The fear is that fresh regulations or restrictions on the flow of capital could make it more costly and complicated to do business in other countries, said Christopher Meyer, partner at the Monitor Group, a global strategy consulting firm in Cambridge."There'll certainly put a damper on the global financial system," he said.
Global commerce, accelerated by technology and the interlocking of financial markets, held the promise of increasing wealth everywhere. For decades, many argued it was doing just that.
As recently as this summer, some economists suggested European nations and developing countries such as China, India, Russia, and Brazil were growing so fast - and spawning such large numbers of middle-class consumers - that they effectively had "decoupled" from the magnetic pull of the US economy. That meant they could weather the turbulence roiling the American economy.
But that theory proved to be an illusion. Just as other countries shared the wealth created by the bubble in US subprime mortgages, as overseas banks snapped up assets backed by those loans, they're now sharing in the panic caused by the bursting of the bubble.
"We're all in this together," said Harvard's Bower. "And we're all connected through the financial markets and through our trade relationships. It turns out that financial institutions in other countries had invested in our instruments. Why on earth the banks in Iceland would invest in US subprime mortgages is something we'll find out."
While the web of global connections is being sorted out, the trans-Atlantic blame game already has begun. Foreign leaders have been carping about US financial stewardship in recent days, even while calling for more collaboration to resolve the financial crisis.
Russian President Dmitry Medvedev said US "economic egotism" was a contributing factor. French Economy Minister Christine Lagarde, referring to the collapse of a US investment bank, said, "We're not going to tolerate a Lehman Brothers scenario." And British Prime Minister Gordon Brown, in an implicit criticism of US actions, said Britain had "led the world" with its financial rescue plan.

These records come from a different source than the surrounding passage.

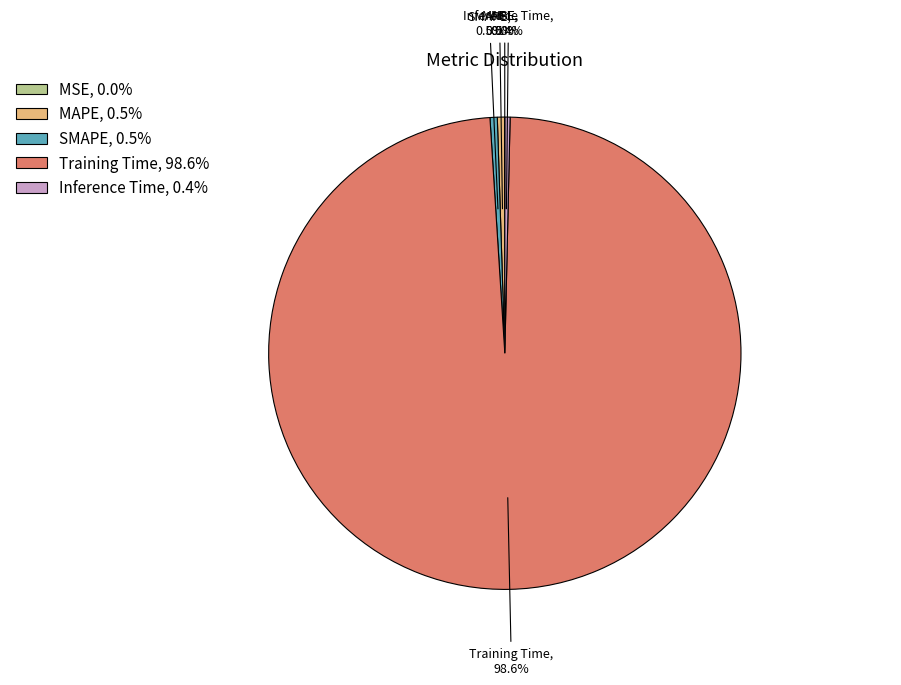

What is the total percentage of Training Time and SMAPE?

99.1%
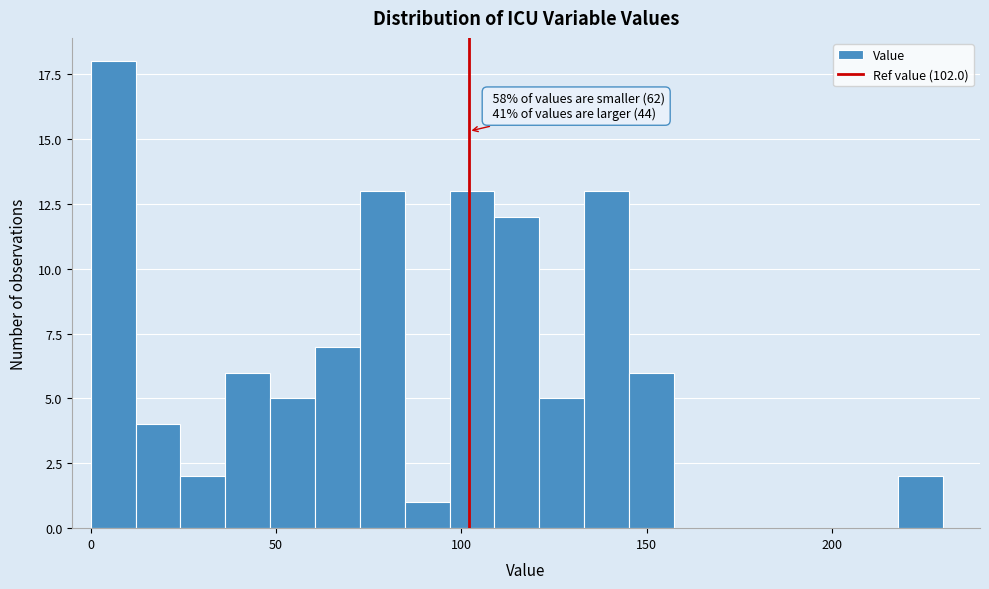

Read against the x-axis, roughly where is the centre of the tallest bar?

5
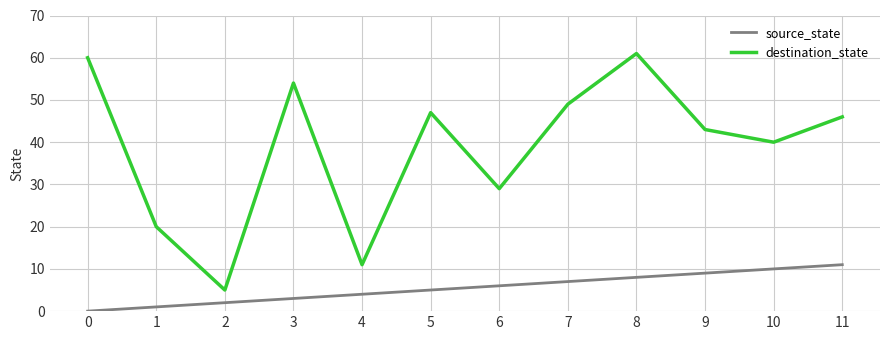

Rank the series by their average value, from highest to lowest.

destination_state, source_state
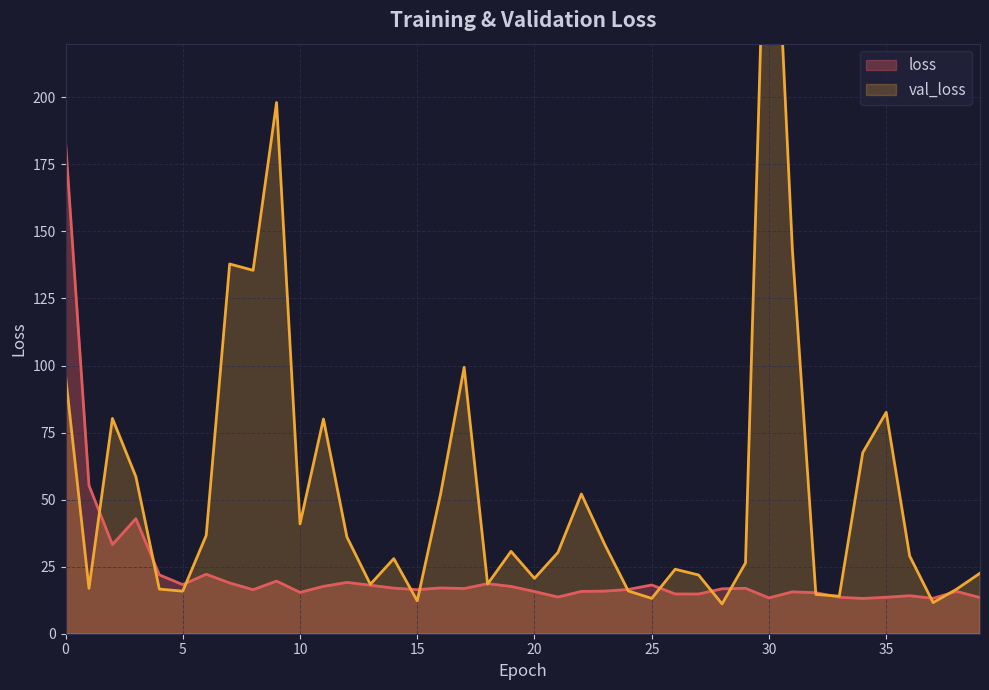

What is the sum of all loss values?

906.6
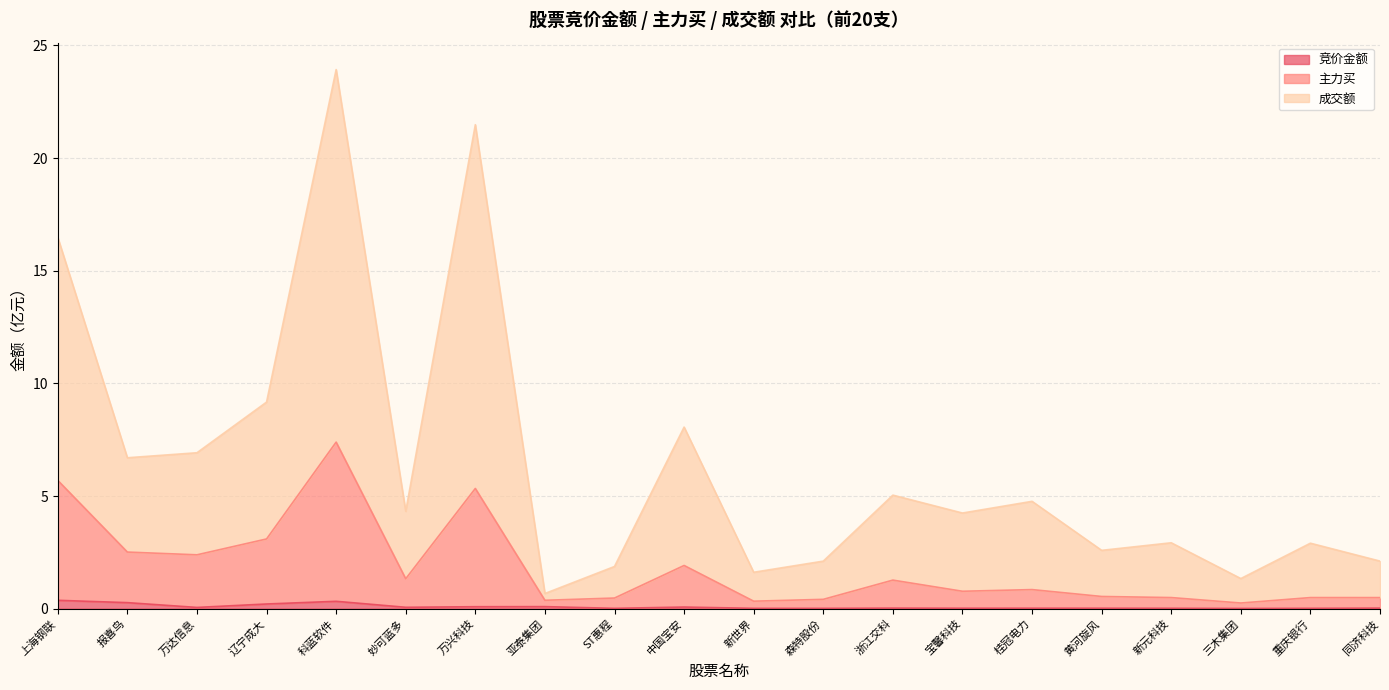

Which series has the widest spread of values?

成交额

So far, leaders have stopped short of threatening to dismantle global business ties. But even before the recent financial contagion, trade deals were increasingly unpopular in countries where workers complain jobs have been shipped abroad.

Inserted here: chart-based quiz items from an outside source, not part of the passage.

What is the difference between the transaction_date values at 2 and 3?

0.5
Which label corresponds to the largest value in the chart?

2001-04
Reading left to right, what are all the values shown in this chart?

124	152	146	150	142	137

In the United States, Congress has not renewed the president's "fast track" authority to negotiate new trade agreements. President Bush has been unable to conclude bilateral trade deals with Colombia and Panama. And the so-called Doha round of talks conducted by the World Trade Organization, aimed at lowering barriers to international commerce, have failed to produce agreements.
"They're going nowhere now," Alan Tonelson, research director at the US Business & Industry Council, a Washington business group that has been critical of US trade policies, said of the proposed new international trade pacts. "They're dead in the water."

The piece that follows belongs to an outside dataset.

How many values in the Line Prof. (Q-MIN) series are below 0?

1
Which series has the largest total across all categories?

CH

Last month, a report from the council said the most globalized industries in the United States, such as manufacturing, agriculture, and mining, saw cumulative growth of 38.4 percent over the past decade, just over half the 66.8 percent growth of the entire US economy. Industries unaffected by global trade, such as healthcare, construction, and personal services, grew 73 percent.
"When you see that our most globalized sectors have lagged behind the economy as a whole, that tells me that our globalization policies have failed the economy," Tonelson said.
But many think global business has passed the point of no return, even if governments tinker with its regulatory structure.
"Our global economic infrastructure is out of date," said Magid, the Brandeis business dean." I think you'll see a period of retrenchment, the development of new rules and regulations. There's going to be a pause. Whether it's good or bad, it's needed."